## Task details
Can you resume the life insurance conversation below from its last line and keep writing it?

## Source extract
There are so many people, for example, with the COI increases, who just said, I don't understand and surrender their policy when maybe they shouldn't have surrendered their policies at all, but they just had no concept of how to deal with it. And that was one of the things that was very sad when I was writing a lot about that, the phone calls that I would get and the people that were just giving up their policies and throwing them away. And it's a sad thing.

Speaker 2:

Yeah, definitely for your Tony, for your listeners, one quick plug for you, for your listeners, um, uh, your articles in Forbes, uh, are excellent educational tools. Uh, they really provide an understanding of what's going on with the policy for, in a way that consumers, I think consumers can understand. Uh, so any of your listeners who want to also follow Forbes or follow you on LinkedIn, I would encourage them to do so too much. Writing about life insurance is why whole life is the best. Why indexed universal life desk, why universal life is the best. And that that is not coming from the consumer, the consumer or financial literacy perspective that you come from. So I encourage anybody to follow Tony or Forbes his writings on Forbes, uh, for better,

Speaker 1:

Good point. Well, thanks, Barry. I really appreciate that. And for listeners out there also, that's why I created, uh, questions and answers on life and charity is to take away from all the other books out. There is life insurance is not a bank. Buy insurance is not an investment at its core. It's an insurance policy that happens to have an investment component. And that gets back to what you're talking about. Barry is that there is a cost affiliated with using insurance as an investment. Um, so let's get into this is, um, perhaps when you could quickly define what an Inforce illustration is. And then, uh, the three you could talk about, you know, our Inforce illustrations useful tools and how they can be used. Sorry.

## Extracted information
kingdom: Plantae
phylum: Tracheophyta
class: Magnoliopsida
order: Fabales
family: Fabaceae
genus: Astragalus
==
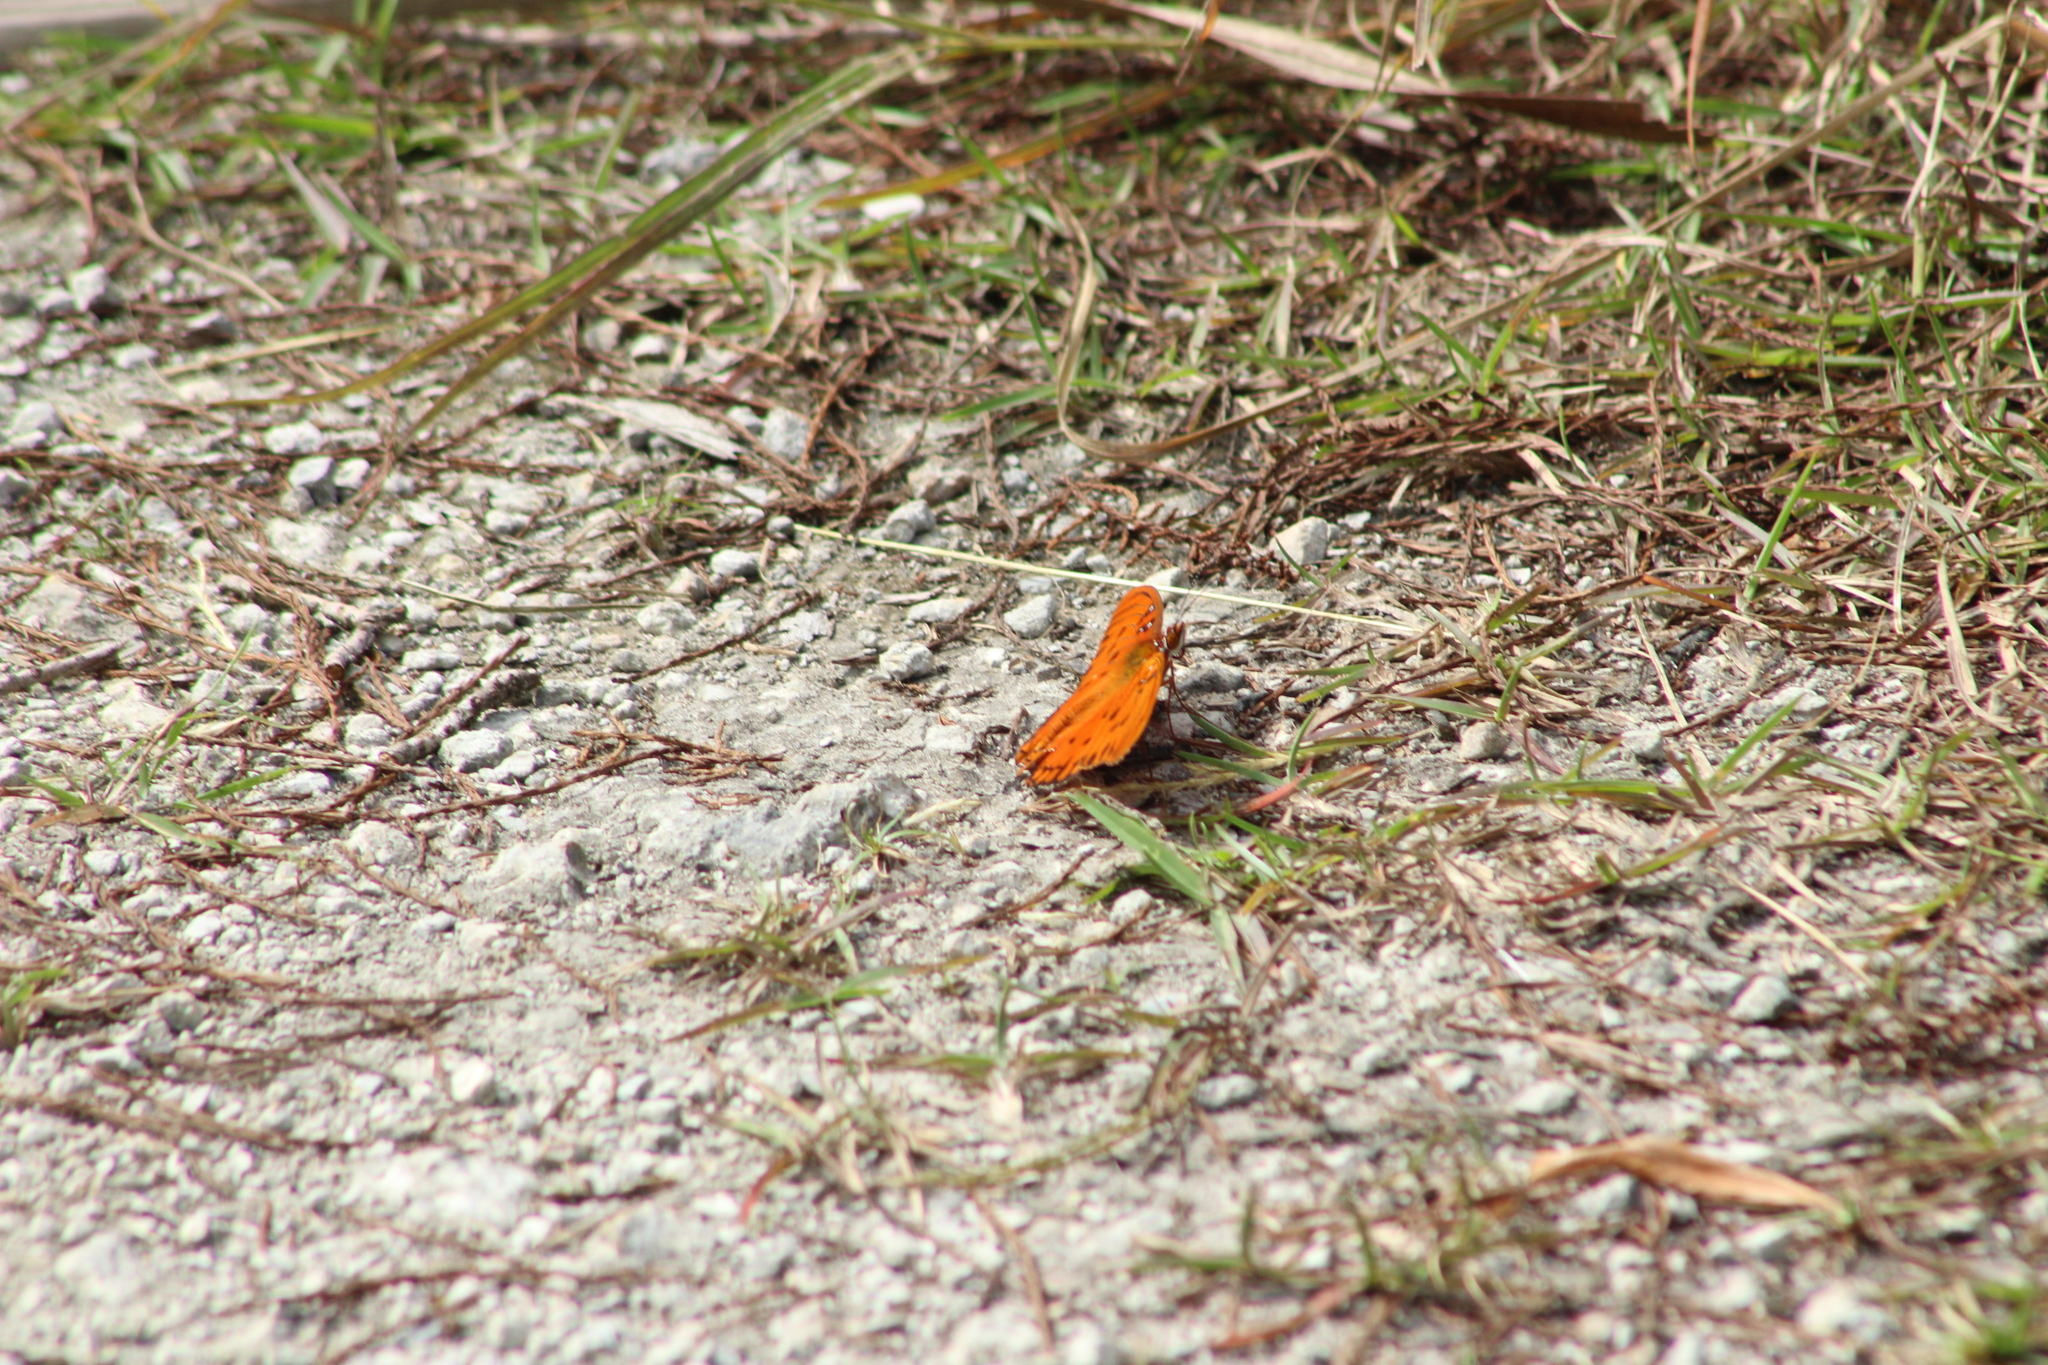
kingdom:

## Written answer
Speaker 2:

So, uh, since my first experience, uh, in the finance in the insurance business was, you know, you run this illustration, there's several that come through and you compare it to something else. Uh, I'll, I'll kick this off. So, you know, back in, again, back to the day when my dad was in the insurance business, you had a rate book, you calculated the premium, and that was the premium, uh, with the advent of universal life, the premium is flexible. It's the, it's the, the very nature of the product is a flexible premium product. And so, uh, you have a computer that can calculate premiums. So they, in this change from a fixed premium to a flexible premium, the insurance industry, the national association of insurance commissioners came up with this, with this regulation called illustrations model regulation. The, the, the goal of it was to make universal life illustrations similar enough to whole life illustrations or other illustrations so that the consumer could look at the premium and the premium would be a proxy for the cost. Uh, that is, uh, a it's well-intended, but it is something that in my experience has never worked. So, um, illustrations, again, they they're, they're, uh, they're used as a, uh, due diligence tool or a decision support tool while, while that was at the intention of this rag, it, it has never worked. They re they're nonetheless very useful for cashflow planning, for what if analysis, um, for, um, financial and estate planning, because if you're going to do an estate plan, you've got to know, you know, w what the inputs and the outputs are. Uh, so they're very useful for planning their use lists for decision support, for product recommendations.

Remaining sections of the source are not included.